Para recuperar o enquadramento da decisão de externalizar a manutenção dos serviços, que o Strup atribui exclusivamente à administração da Carris, não tendo indicação de ordem política, a Lusa contactou o presidente da empresa à altura, o economista José Silva Rodrigues, que liderou o conselho de administração entre 2003 e 2013, mas este não quis prestar declarações.
Consultado o Relatório e Contas de 2007, pode ler-se que a Carris prosseguiu com "o desenvolvimento da orientação estratégica de externalização da manutenção, visando maior eficácia e eficiência refletidas na fiabilidade da frota e na redução dos custos operacionais relacionados com a manutenção dos veículos".

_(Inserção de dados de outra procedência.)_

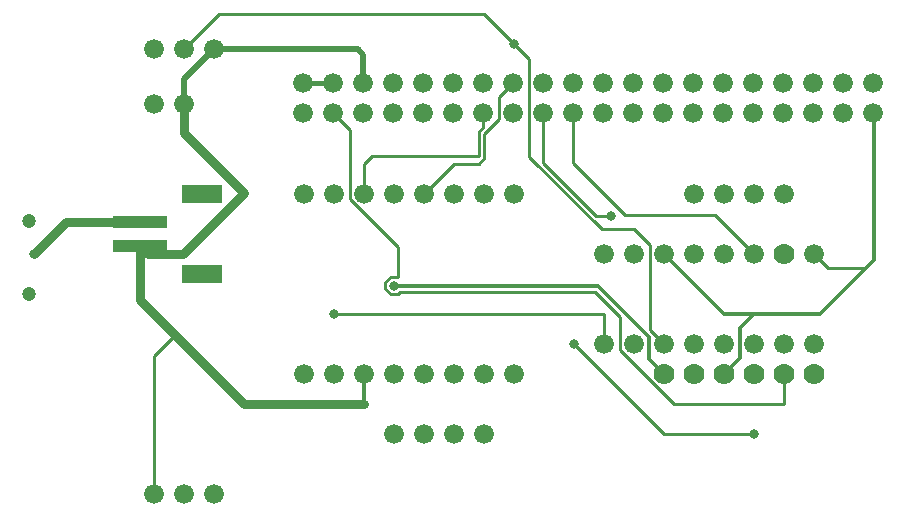
<source format=gbr>
%TF.GenerationSoftware,KiCad,Pcbnew,(6.0.7-1)-1*%
%TF.CreationDate,2022-09-15T19:16:24-07:00*%
%TF.ProjectId,KamiPCBv2,4b616d69-5043-4427-9632-2e6b69636164,rev?*%
%TF.SameCoordinates,Original*%
%TF.FileFunction,Copper,L2,Bot*%
%TF.FilePolarity,Positive*%
%FSLAX46Y46*%
G04 Gerber Fmt 4.6, Leading zero omitted, Abs format (unit mm)*
G04 Created by KiCad (PCBNEW (6.0.7-1)-1) date 2022-09-15 19:16:24*
%MOMM*%
%LPD*%
G01*
G04 APERTURE LIST*
%TA.AperFunction,ComponentPad*%
%ADD10C,1.676400*%
%TD*%
%TA.AperFunction,SMDPad,CuDef*%
%ADD11R,4.600000X1.000000*%
%TD*%
%TA.AperFunction,SMDPad,CuDef*%
%ADD12R,3.400000X1.600000*%
%TD*%
%TA.AperFunction,ComponentPad*%
%ADD13C,1.200000*%
%TD*%
%TA.AperFunction,ComponentPad*%
%ADD14C,1.778000*%
%TD*%
%TA.AperFunction,ViaPad*%
%ADD15C,0.800000*%
%TD*%
%TA.AperFunction,Conductor*%
%ADD16C,0.250000*%
%TD*%
%TA.AperFunction,Conductor*%
%ADD17C,0.350000*%
%TD*%
%TA.AperFunction,Conductor*%
%ADD18C,0.406400*%
%TD*%
%TA.AperFunction,Conductor*%
%ADD19C,0.254000*%
%TD*%
%TA.AperFunction,Conductor*%
%ADD20C,0.750000*%
%TD*%
%TA.AperFunction,Conductor*%
%ADD21C,0.500000*%
%TD*%
G04 APERTURE END LIST*
D10*
%TO.P,,*%
%TO.N,*%
X157480000Y-101600000D03*
%TD*%
%TO.P,,*%
%TO.N,*%
X160020000Y-101600000D03*
%TD*%
%TO.P,,*%
%TO.N,*%
X162560000Y-101600000D03*
%TD*%
%TO.P,,*%
%TO.N,*%
X165100000Y-101600000D03*
%TD*%
D11*
%TO.P,X1,*%
%TO.N,*%
X110600000Y-106000000D03*
X110600000Y-104000000D03*
D12*
%TO.P,X1,NC1*%
%TO.N,N/C*%
X115800000Y-101600000D03*
%TO.P,X1,NC2*%
X115800000Y-108400000D03*
%TD*%
D13*
%TO.P,,*%
%TO.N,*%
X101140000Y-110125000D03*
%TD*%
%TO.P,,*%
%TO.N,*%
X101140000Y-103875000D03*
%TD*%
D10*
%TO.P,RPI1,1*%
%TO.N,3.3V*%
X124370757Y-94773271D03*
%TO.P,RPI1,2*%
%TO.N,5.0V*%
X124370757Y-92233271D03*
%TO.P,RPI1,3*%
%TO.N,SDA*%
X126910757Y-94773271D03*
%TO.P,RPI1,4*%
%TO.N,5.0V*%
X126910757Y-92233271D03*
%TO.P,RPI1,5*%
%TO.N,SCL*%
X129450757Y-94773271D03*
%TO.P,RPI1,6*%
%TO.N,GND*%
X129450757Y-92233271D03*
%TO.P,RPI1,7*%
%TO.N,GPIO4*%
X131990757Y-94773271D03*
%TO.P,RPI1,8*%
%TO.N,TXD*%
X131990757Y-92233271D03*
%TO.P,RPI1,9*%
%TO.N,GND*%
X134530757Y-94773271D03*
%TO.P,RPI1,10*%
%TO.N,RXD*%
X134530757Y-92233271D03*
%TO.P,RPI1,11*%
%TO.N,GPIO17*%
X137070757Y-94773271D03*
%TO.P,RPI1,12*%
%TO.N,GPIO18*%
X137070757Y-92233271D03*
%TO.P,RPI1,13*%
%TO.N,GPIO27*%
X139610757Y-94773271D03*
%TO.P,RPI1,14*%
%TO.N,GND*%
X139610757Y-92233271D03*
%TO.P,RPI1,15*%
%TO.N,GPIO22*%
X142150757Y-94773271D03*
%TO.P,RPI1,16*%
%TO.N,GPIO23*%
X142150757Y-92233271D03*
%TO.P,RPI1,17*%
%TO.N,3.3V*%
X144690757Y-94773271D03*
%TO.P,RPI1,18*%
%TO.N,GPIO24*%
X144690757Y-92233271D03*
%TO.P,RPI1,19*%
%TO.N,SPI_MOSI*%
X147230757Y-94773271D03*
%TO.P,RPI1,20*%
%TO.N,GND*%
X147230757Y-92233271D03*
%TO.P,RPI1,21*%
%TO.N,SPI_MISO*%
X149770757Y-94773271D03*
%TO.P,RPI1,22*%
%TO.N,GPIO25*%
X149770757Y-92233271D03*
%TO.P,RPI1,23*%
%TO.N,SPI_SCLK*%
X152310757Y-94773271D03*
%TO.P,RPI1,24*%
%TO.N,SPI_CE0*%
X152310757Y-92233271D03*
%TO.P,RPI1,25*%
%TO.N,GND*%
X154850757Y-94773271D03*
%TO.P,RPI1,26*%
%TO.N,SPI_CE1*%
X154850757Y-92233271D03*
%TO.P,RPI1,27*%
%TO.N,EEDATA*%
X157390757Y-94773271D03*
%TO.P,RPI1,28*%
%TO.N,EECLK*%
X157390757Y-92233271D03*
%TO.P,RPI1,29*%
%TO.N,GPIO5*%
X159930757Y-94773271D03*
%TO.P,RPI1,30*%
%TO.N,GND*%
X159930757Y-92233271D03*
%TO.P,RPI1,31*%
%TO.N,GPIO6*%
X162470757Y-94773271D03*
%TO.P,RPI1,32*%
%TO.N,GPIO12*%
X162470757Y-92233271D03*
%TO.P,RPI1,33*%
%TO.N,GPIO13*%
X165010757Y-94773271D03*
%TO.P,RPI1,34*%
%TO.N,GND*%
X165010757Y-92233271D03*
%TO.P,RPI1,35*%
%TO.N,GPIO19*%
X167550757Y-94773271D03*
%TO.P,RPI1,36*%
%TO.N,GPIO16*%
X167550757Y-92233271D03*
%TO.P,RPI1,37*%
%TO.N,GPIO26*%
X170090757Y-94773271D03*
%TO.P,RPI1,38*%
%TO.N,GPIO20*%
X170090757Y-92233271D03*
%TO.P,RPI1,39*%
%TO.N,GND*%
X172630757Y-94773271D03*
%TO.P,RPI1,40*%
%TO.N,GPIO21*%
X172630757Y-92233271D03*
%TD*%
D14*
%TO.P,,*%
%TO.N,GPIO26*%
X167640000Y-116840000D03*
%TD*%
%TO.P,,*%
%TO.N,5.0V*%
X154940000Y-116840000D03*
%TD*%
%TO.P,,*%
%TO.N,GND*%
X160020000Y-116840000D03*
%TD*%
%TO.P,,*%
%TO.N,SDA*%
X165100000Y-116840000D03*
%TD*%
D10*
%TO.P,,*%
%TO.N,CH0*%
X149860000Y-114300000D03*
%TD*%
%TO.P,,11*%
%TO.N,GPIO24*%
X137160000Y-101600000D03*
%TD*%
%TO.P,,13*%
%TO.N,GPIO17*%
X132080000Y-101600000D03*
%TD*%
%TO.P,,*%
%TO.N,CH1*%
X152400000Y-114300000D03*
%TD*%
%TO.P,,*%
%TO.N,3.3V*%
X149860000Y-106680000D03*
%TD*%
D14*
%TO.P,,*%
%TO.N,GPIO16*%
X165100000Y-106680000D03*
%TD*%
D10*
%TO.P,,*%
%TO.N,CH2*%
X114300000Y-89360000D03*
%TD*%
%TO.P,,*%
%TO.N,CH2*%
X154940000Y-114300000D03*
%TD*%
%TO.P,,*%
%TO.N,M2+*%
X137160000Y-116840000D03*
%TD*%
%TO.P,,CH3*%
%TO.N,N/C*%
X157480000Y-114300000D03*
%TD*%
%TO.P,,6*%
%TO.N,GND*%
X129540000Y-116840000D03*
%TD*%
%TO.P,,*%
%TO.N,M2+*%
X137160000Y-121920000D03*
%TD*%
%TO.P,,*%
%TO.N,M1-*%
X134620000Y-121920000D03*
%TD*%
%TO.P,,15*%
%TO.N,GPIO22*%
X127000000Y-101600000D03*
%TD*%
%TO.P,,8*%
%TO.N,5.0V*%
X124460000Y-116840000D03*
%TD*%
%TO.P,,14*%
%TO.N,GPIO27*%
X129540000Y-101600000D03*
%TD*%
%TO.P,,*%
%TO.N,GND*%
X167640000Y-106680000D03*
%TD*%
%TO.P,,*%
%TO.N,AN2*%
X111760000Y-89360000D03*
%TD*%
%TO.P,,*%
%TO.N,GND*%
X154940000Y-106680000D03*
%TD*%
%TO.P,,*%
%TO.N,M2-*%
X139700000Y-121920000D03*
%TD*%
%TO.P,,*%
%TO.N,CHRGR*%
X111760000Y-93980000D03*
%TD*%
%TO.P,,10*%
%TO.N,GPIO18*%
X139700000Y-101600000D03*
%TD*%
%TO.P,,16*%
%TO.N,GPIO13*%
X124460000Y-101600000D03*
%TD*%
%TO.P,,CH6*%
%TO.N,N/C*%
X165100000Y-114300000D03*
%TD*%
%TO.P,,*%
%TO.N,SPI_MISO*%
X160020000Y-106680000D03*
%TD*%
%TO.P,,*%
%TO.N,AN1*%
X114300000Y-127000000D03*
%TD*%
%TO.P,,*%
%TO.N,GND*%
X111760000Y-127000000D03*
%TD*%
%TO.P,,*%
%TO.N,3.3V*%
X152400000Y-106680000D03*
%TD*%
%TO.P,,CH4*%
%TO.N,N/C*%
X160020000Y-114300000D03*
%TD*%
%TO.P,,*%
%TO.N,M2-*%
X139700000Y-116840000D03*
%TD*%
%TO.P,,CH7*%
%TO.N,N/C*%
X167640000Y-114300000D03*
%TD*%
%TO.P,,*%
%TO.N,M1-*%
X134620000Y-116840000D03*
%TD*%
%TO.P,,*%
%TO.N,SPI_MOSI*%
X162560000Y-106680000D03*
%TD*%
%TO.P,,9*%
%TO.N,GND*%
X142240000Y-101600000D03*
%TD*%
%TO.P,,1*%
%TO.N,GND*%
X142240000Y-116840000D03*
%TD*%
%TO.P,,CH5*%
%TO.N,N/C*%
X162560000Y-114300000D03*
%TD*%
D14*
%TO.P,,*%
%TO.N,3.3V*%
X157480000Y-116840000D03*
%TD*%
D10*
%TO.P,,12*%
%TO.N,GPIO23*%
X134620000Y-101600000D03*
%TD*%
%TO.P,,7*%
%TO.N,5.0V*%
X127000000Y-116840000D03*
%TD*%
D14*
%TO.P,,*%
%TO.N,SCL*%
X162560000Y-116840000D03*
%TD*%
D10*
%TO.P,,*%
%TO.N,M1+*%
X132080000Y-121920000D03*
%TD*%
%TO.P,,*%
%TO.N,M1+*%
X132080000Y-116840000D03*
%TD*%
%TO.P,,*%
%TO.N,GND*%
X116840000Y-89360000D03*
%TD*%
%TO.P,,*%
%TO.N,SPI_SCLK*%
X157480000Y-106680000D03*
%TD*%
%TO.P,,*%
%TO.N,CH1*%
X116840000Y-127000000D03*
%TD*%
%TO.P,,*%
%TO.N,GND*%
X114300000Y-93980000D03*
%TD*%
D15*
%TO.N,SCL*%
X162560000Y-121920000D03*
%TO.N,5.0V*%
X132080000Y-109397000D03*
%TO.N,3.3V*%
X150480000Y-103440000D03*
%TO.N,SCL*%
X147320000Y-114300000D03*
%TO.N,CH2*%
X142240000Y-88900000D03*
%TO.N,CH0*%
X127000000Y-111760000D03*
%TO.N,Batt+*%
X101600000Y-106680000D03*
%TD*%
D16*
%TO.N,GND*%
X113525000Y-113525000D02*
X111760000Y-115290000D01*
X111760000Y-115290000D02*
X111760000Y-127000000D01*
%TO.N,SCL*%
X154940000Y-121920000D02*
X162560000Y-121920000D01*
X147320000Y-114300000D02*
X154940000Y-121920000D01*
%TO.N,SDA*%
X126910757Y-94773271D02*
X128376800Y-96239314D01*
X128376800Y-96239314D02*
X128376800Y-102081814D01*
X132380305Y-106085319D02*
X132380305Y-108672000D01*
X132380305Y-108672000D02*
X131779695Y-108672000D01*
X131779695Y-110122000D02*
X132380305Y-110122000D01*
X131779695Y-108672000D02*
X131355000Y-109096695D01*
X165100000Y-119380000D02*
X165100000Y-116840000D01*
X131355000Y-109697305D02*
X131779695Y-110122000D01*
X128376800Y-102081814D02*
X132380305Y-106085319D01*
X132380305Y-110122000D02*
X132605305Y-109897000D01*
X132605305Y-109897000D02*
X149122787Y-109897000D01*
X131355000Y-109096695D02*
X131355000Y-109697305D01*
X149122787Y-109897000D02*
X151236800Y-112011013D01*
X151236800Y-112011013D02*
X151236800Y-114853656D01*
X151236800Y-114853656D02*
X155763144Y-119380000D01*
X155763144Y-119380000D02*
X165100000Y-119380000D01*
D17*
%TO.N,5.0V*%
X132080000Y-109397000D02*
X149329893Y-109397000D01*
X153665722Y-115565722D02*
X154940000Y-116840000D01*
X149329893Y-109397000D02*
X153665722Y-113732829D01*
X153665722Y-113732829D02*
X153665722Y-115565722D01*
D16*
%TO.N,3.3V*%
X144690757Y-98970757D02*
X149160000Y-103440000D01*
X149160000Y-103440000D02*
X150480000Y-103440000D01*
D17*
%TO.N,GND*%
X162560000Y-111760000D02*
X160020000Y-111760000D01*
X162560000Y-111760000D02*
X161346800Y-112973200D01*
X168157566Y-111760000D02*
X162560000Y-111760000D01*
X161346800Y-115513200D02*
X160020000Y-116840000D01*
X161346800Y-112973200D02*
X161346800Y-115513200D01*
D18*
%TO.N,5.0V*%
X124370757Y-92233271D02*
X126910757Y-92233271D01*
D19*
%TO.N,GPIO27*%
X139242800Y-96330622D02*
X139242800Y-98413422D01*
X130186578Y-98413422D02*
X129540000Y-99060000D01*
X139242800Y-98413422D02*
X130186578Y-98413422D01*
X139610757Y-95962665D02*
X139242800Y-96330622D01*
X129540000Y-99060000D02*
X129540000Y-101600000D01*
X139610757Y-94773271D02*
X139610757Y-95962665D01*
D16*
%TO.N,SPI_MOSI*%
X162560000Y-106680000D02*
X159295000Y-103415000D01*
X159295000Y-103415000D02*
X151675000Y-103415000D01*
X147230757Y-98970757D02*
X147230757Y-94773271D01*
X151675000Y-103415000D02*
X147230757Y-98970757D01*
%TO.N,3.3V*%
X144690757Y-94773271D02*
X144690757Y-98970757D01*
D17*
%TO.N,GND*%
X129540000Y-119380000D02*
X129540000Y-116840000D01*
D16*
X171952856Y-107894000D02*
X172720000Y-107126856D01*
D20*
X110600000Y-106000000D02*
X110600000Y-110600000D01*
D17*
X160020000Y-111760000D02*
X154940000Y-106680000D01*
D20*
X111280000Y-106680000D02*
X110600000Y-106000000D01*
D21*
X116840000Y-89360000D02*
X128990757Y-89360000D01*
X128990757Y-89360000D02*
X129450757Y-89820000D01*
D17*
X172720000Y-94862514D02*
X172720000Y-107197566D01*
D20*
X114300000Y-96450000D02*
X114300000Y-93980000D01*
D21*
X114300000Y-91900000D02*
X116840000Y-89360000D01*
D20*
X113525000Y-113525000D02*
X119380000Y-119380000D01*
D21*
X114300000Y-93980000D02*
X114300000Y-91900000D01*
D16*
X168854000Y-107894000D02*
X171952856Y-107894000D01*
D20*
X119380000Y-101530000D02*
X114300000Y-96450000D01*
X110600000Y-110600000D02*
X113525000Y-113525000D01*
X114230000Y-106680000D02*
X111280000Y-106680000D01*
D17*
X172630757Y-94773271D02*
X172720000Y-94862514D01*
X172720000Y-107197566D02*
X168157566Y-111760000D01*
D16*
X167640000Y-106680000D02*
X168854000Y-107894000D01*
D20*
X119380000Y-101530000D02*
X114230000Y-106680000D01*
X119380000Y-119380000D02*
X129540000Y-119380000D01*
D21*
X129450757Y-89820000D02*
X129450757Y-92233271D01*
D19*
%TO.N,GPIO23*%
X139700000Y-98609758D02*
X139700000Y-96520000D01*
X139249758Y-99060000D02*
X139700000Y-98609758D01*
X134620000Y-101600000D02*
X137160000Y-99060000D01*
X137160000Y-99060000D02*
X139249758Y-99060000D01*
X140982357Y-93401671D02*
X142150757Y-92233271D01*
X139700000Y-96520000D02*
X140982357Y-95237643D01*
X140982357Y-95237643D02*
X140982357Y-93401671D01*
D16*
%TO.N,CH2*%
X142275114Y-88900000D02*
X143527557Y-90152443D01*
X114300000Y-89360000D02*
X117300000Y-86360000D01*
X117300000Y-86360000D02*
X139700000Y-86360000D01*
X153776800Y-113136800D02*
X154940000Y-114300000D01*
X143527557Y-98446781D02*
X149670776Y-104590000D01*
X139700000Y-86360000D02*
X142240000Y-88900000D01*
X152400000Y-104590000D02*
X153776800Y-105966800D01*
X142240000Y-88900000D02*
X142275114Y-88900000D01*
X149670776Y-104590000D02*
X152400000Y-104590000D01*
X153776800Y-105966800D02*
X153776800Y-113136800D01*
X143527557Y-90152443D02*
X143527557Y-98446781D01*
%TO.N,CH0*%
X127000000Y-111760000D02*
X149860000Y-111760000D01*
X149860000Y-111760000D02*
X149860000Y-114300000D01*
D20*
%TO.N,Batt+*%
X104280000Y-104000000D02*
X101600000Y-106680000D01*
X110600000Y-104000000D02*
X104280000Y-104000000D01*
%TD*%
M02*

</source>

Na auditoria realizada à empresa em 2009, o Tribunal de Contas cita custos operacionais de 158,2 milhões de euros em 2007, uma diminuição em mais de dez milhões em relação a 2006, ao mesmo tempo que assinala o aumento dos custos com fornecimentos e serviços externos, em 4,2 milhões de euros, "derivados da decisão de externalizar as operações de manutenção".
Em 2007, a Carris não divulgou o prejuízo global do ano, mas apenas do primeiro semestre: 41,6 milhões de euros, menos 10,3 milhões se comparado com o mesmo período do ano anterior.
No ano seguinte, a Carris registou um prejuízo de 17,3 milhões de euros, uma redução de 22 milhões de euros face a 2007, acompanhada de resultados operacionais positivos de 2,2 milhões de euros.